As animal production becomes more and more sophisticated, previously unobserved factors that potentially hinder performance become more important. Intestinal commensal bacteria – bacteria that live together – fit this narrative.
Cell walls of nonpathogenic gram-negative bacteria are mostly lipopolysaccharides. Peptidoglycans (PGN), or murein, are primary components of gram-positive bacteria. In normal intestinal bacteria, neither class causes disease. But cell wall fragments which remain in the intestine as “intestinal rubbish” can push performance downward.
This is particularly the case with PGN – a thread that unites all bacteria types, regardless of species, type, or any other classification. While necessary for the survival of bacteria, PGN can snick away at bird performance and profits and not be noticed.
What is a Peptidoglycan?
PGN is a massive polymer of amino acids (e.g., peptido-) and sugars (e.g.,-glycan) unique to bacterial cell walls. The carbohydrate or sugar constituents alternate from B-(1,4)-linked N-acetylglucosamine (NAG) to N-acetylmuramic acid (NAM) crosslinked by short peptides (Figure 1). Amino acids meld into a 2- or 3-dimensional lattice to reinforce and give strength. PGN provides the bacteria with structural support against osmotic pressure.
PGN undergoes constant growth and division in a manner similar to bone reconstruction in animals. As much as a 50% turnover of PGN occurs within one generation, according to researchers.
Peptidoglycan Exposure Levels
In gram-positive (G+) bacteria, PGN is about 90% of the dry weight. (Figure 2). G+ bacteria predominate in the intestinal tract. In the turkey microbiome, for example, 77% of the microbes were G+ rods, while 14% were G-, and 9% were G+ cocci. In healthy swine, 71% of microbes were G+. This shows that G+ bacteria exist at a disproportionately higher level in the intestinal tract.
Natural bacterial cell death generates an abundant source of PGN in the intestine. In one study, 34% of total fresh fecal bacteria was classified as dead. In another, 32% of fresh fecal bacteria was dead, while an additional 20% was “injured.” And although G+ lactococci are resistant to gastric acidity (90 to 98% survival), only 10 to 30% survive the duodenum. In fact, 60% of fecal mass is comprised of bacteria..

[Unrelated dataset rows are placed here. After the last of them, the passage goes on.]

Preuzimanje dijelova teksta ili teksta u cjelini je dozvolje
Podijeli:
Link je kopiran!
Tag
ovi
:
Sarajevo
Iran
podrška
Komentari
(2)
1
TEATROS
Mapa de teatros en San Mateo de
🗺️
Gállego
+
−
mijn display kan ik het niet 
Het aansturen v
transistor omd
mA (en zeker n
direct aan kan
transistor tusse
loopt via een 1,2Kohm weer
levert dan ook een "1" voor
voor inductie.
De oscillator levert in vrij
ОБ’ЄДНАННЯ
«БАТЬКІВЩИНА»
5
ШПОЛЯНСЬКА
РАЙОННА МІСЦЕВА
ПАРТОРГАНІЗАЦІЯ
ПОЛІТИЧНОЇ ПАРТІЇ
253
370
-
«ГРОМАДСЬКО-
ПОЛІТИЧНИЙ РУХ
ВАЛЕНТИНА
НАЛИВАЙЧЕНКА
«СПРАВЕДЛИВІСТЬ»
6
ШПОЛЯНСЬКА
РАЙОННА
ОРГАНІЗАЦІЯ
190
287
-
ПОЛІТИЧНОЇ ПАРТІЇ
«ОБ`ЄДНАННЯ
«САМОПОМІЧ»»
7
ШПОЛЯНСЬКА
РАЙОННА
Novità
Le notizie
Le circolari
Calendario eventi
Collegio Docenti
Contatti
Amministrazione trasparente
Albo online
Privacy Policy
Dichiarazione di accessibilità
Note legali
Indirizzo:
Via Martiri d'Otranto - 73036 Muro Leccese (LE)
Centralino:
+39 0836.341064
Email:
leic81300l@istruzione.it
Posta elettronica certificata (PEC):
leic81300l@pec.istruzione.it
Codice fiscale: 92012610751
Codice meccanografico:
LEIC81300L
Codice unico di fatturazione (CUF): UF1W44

And airborne PGN can be abundant in animal production facilities and grain processing plants. PGN carried on dust particles is common in swine farrowing and nursery production units. Nebraska research shows repetitive exposure to aerial organic dust particles can be debilitating to lung function in mice.
When airborne sources are added to intestinal sources, exposure to this cellular “rubbish” is quite high. It is this constant rubbish level that can physically interfere with normal enzyme-substrate functions.
The High Cost of Excessive Mucin Secretion
Intestinal mucous protects against potential pathogens and toxins, impeding their entry into the blood stream. There has been a growing recognition that PGN and lipopolysaccharides act as intestinal antagonists and stimulate mucin secretion. This can adversely affect animal performance efficiency via the intestinal mucous barrier.
For example, about one-third of the amino acid content of mucin is threonine. The gastrointestinal requirement for most essential amino acids is 14 to 33% – but for threonine, this jumps to 61% for gut-related functions and mucin production. Swine research finds insufficient dietary threonine restricts intestinal mucin secretion.
Because mucin is essentially indigestible to the animal, mucin represents a net nitrogen loss. Thus, excessive mucin synthesis and secretion fueled by antagonists like PGN is nutritionally costly.
In the End
The greatest threats to efficient and profitable animal performance are those that go unobserved. They allow stressors to secretly chip away at normal body processes, diverting nutrients away from growth and efficiency. Peptidoglycans fit this category.